*TEXT UNDER STUDY:*
______________________________
I am a young man and have been married for six months. I live in the family home, myself, my mother, and my brothers; each of us has a separate apartment. I have two questions. The first question is about the ruling on my mother using items in the apartment, such as a broom, cups and plates, after seeking my permission. Does she have to seek my wife’s permission to do that? The second question is: I left a copy of the apartment key with my mother for emergencies, with the proviso that she should not enter the apartment except with my permission or in the case of necessity, but my wife says that this is not appropriate, because the accommodation is her right, and no one has the right to do anything in it or to use any items in the apartment except with her permission, even if it is the husband. Is this correct?
Ruling on the husband’s mother entering her son’s apartment and making use of items there; does she have to seek the wife’s permission?
Question: 263925
Praise be to Allah, and peace and blessings be upon the Messenger of Allah and his family.
Firstly:
It is the right of the wife to have separate accommodation with her husband, which is shared by no one else, whether the father or the mother or another relative, because Allah, may He be exalted, says (interpretation of the meaning):
{Lodge them [in a section] of where you dwell out of your means} [at-Talaaq 65:6].
This is the view of the majority of fuqaha’ among the Hanafis, Shaafa‘is and Hanbalis. They thought that the wife has the right to refuse to live with the father, mother and brothers of the husband.
See the comments in the answer to question no. 94965 .
There is nothing wrong with giving your mother a key to the apartment, with the proviso that she should not enter it except in the case of necessity, such as if you are travelling, or there is an urgent problem such as a fire, for example, and similar exceptional cases.
But when you are there, your wife is there, or there is no case of emergency such as what we have mentioned, then the basic principle is that she should not use the key; rather she should knock on the door, and if it is opened for her, she may enter, otherwise she should go back, because Allah, may He be exalted, says (interpretation of the meaning):
{O you who have believed, do not enter houses other than your own houses until you ascertain welcome and greet their inhabitants. That is best for you; perhaps you will be reminded.
And if you do not find anyone therein, do not enter them until permission has been given you. And if it is said to you, “Go back,” then go back; it is purer for you. And Allah is Knowing of what you do} [an-Noor 24:27-28].
What we think is that you should not leave the key with your mother except when you travel. This is less likely to cause the problems that usually occur between the [husband’s] mother and the wife.
And that is because limiting the matter to having permission or cases of necessity may not be understood correctly, and there is nothing like being on the safe side.
______________________________
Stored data

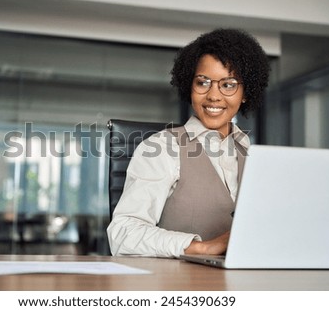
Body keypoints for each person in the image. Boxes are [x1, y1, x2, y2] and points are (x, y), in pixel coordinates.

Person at [106, 28, 270, 258]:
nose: (214, 95)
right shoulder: (162, 148)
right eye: (203, 83)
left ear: (245, 93)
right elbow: (122, 235)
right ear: (189, 86)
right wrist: (201, 247)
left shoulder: (254, 153)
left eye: (228, 84)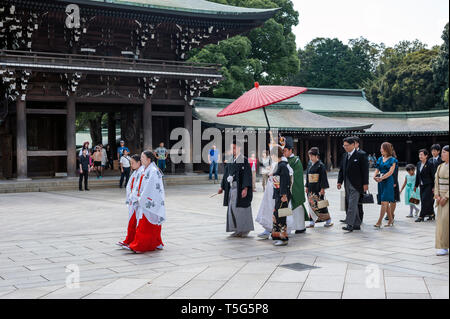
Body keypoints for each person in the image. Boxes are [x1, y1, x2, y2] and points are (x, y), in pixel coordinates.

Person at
______________________________
*PROBLEMS TO WORK ON:*
1) Name the schools of fuqaha' that the text on a mother's access to her married son's apartment cites as holding the majority view.
2) In the text on a mother's access to her married son's apartment, when does the answer say the son should leave the key with his mother?
3) Pick up the text on a mother's access to her married son's apartment after its final sentence and write what comes next.

*ANSWERS IN ORDER:*
1) Hanafis, Shaafa'is, Hanbalis

2) Only when he travels.

3)
Secondly:
If the items in the apartment belong to the wife, such as those that she brought with her in her trousseau or those that the husband gave to her when they got married, or the local custom is that they belong to the wife in the event of separation, then they are the property of your wife and her permission must be sought before using any of them.
But the wife should be easy-going in lending whatever she can lend of plates and the like, for Allah, may He be exalted, criticized those who withhold small favours or [simple] assistance, as He says (interpretation of the meaning):
{So woe to those who pray,
[But] who are heedless of their prayer,
Those who make show [of their deeds],
And withhold [simple] assistance} [al-Maa‘oon 107:4-7].
Ibn Katheer said in his Tafseer (8/495): The words {And withhold [simple] assistance} mean: they do not worship their Lord properly and do not show kindness towards His creation, and do not even lend things that may be beneficial and useful, whilst the item itself will remain and be returned to them…
Ibn Jareer said: Muhammad ibn ‘Ubayd al-Muhaaribi told me: Abu’l-Ahwas told us, from Abu Ishaaq, from Abu’l-‘Ubaydayn and Sa‘d ibn ‘Iyaad, that ‘Abdullah said:
We, the companions of the Messenger of Allah (blessings and peace of Allah be upon him) used to say that al-maa‘oon ([simple] assistance, small favours) referred to a bucket, an axe or a pot, things that one cannot do without. End quote.
But if the items belong to the husband, and are still under his ownership, and were not given to the wife, and it is not the custom that they become the wife’s property in the event of separation, then in this case permission to use them should be sought from the husband, not the wife.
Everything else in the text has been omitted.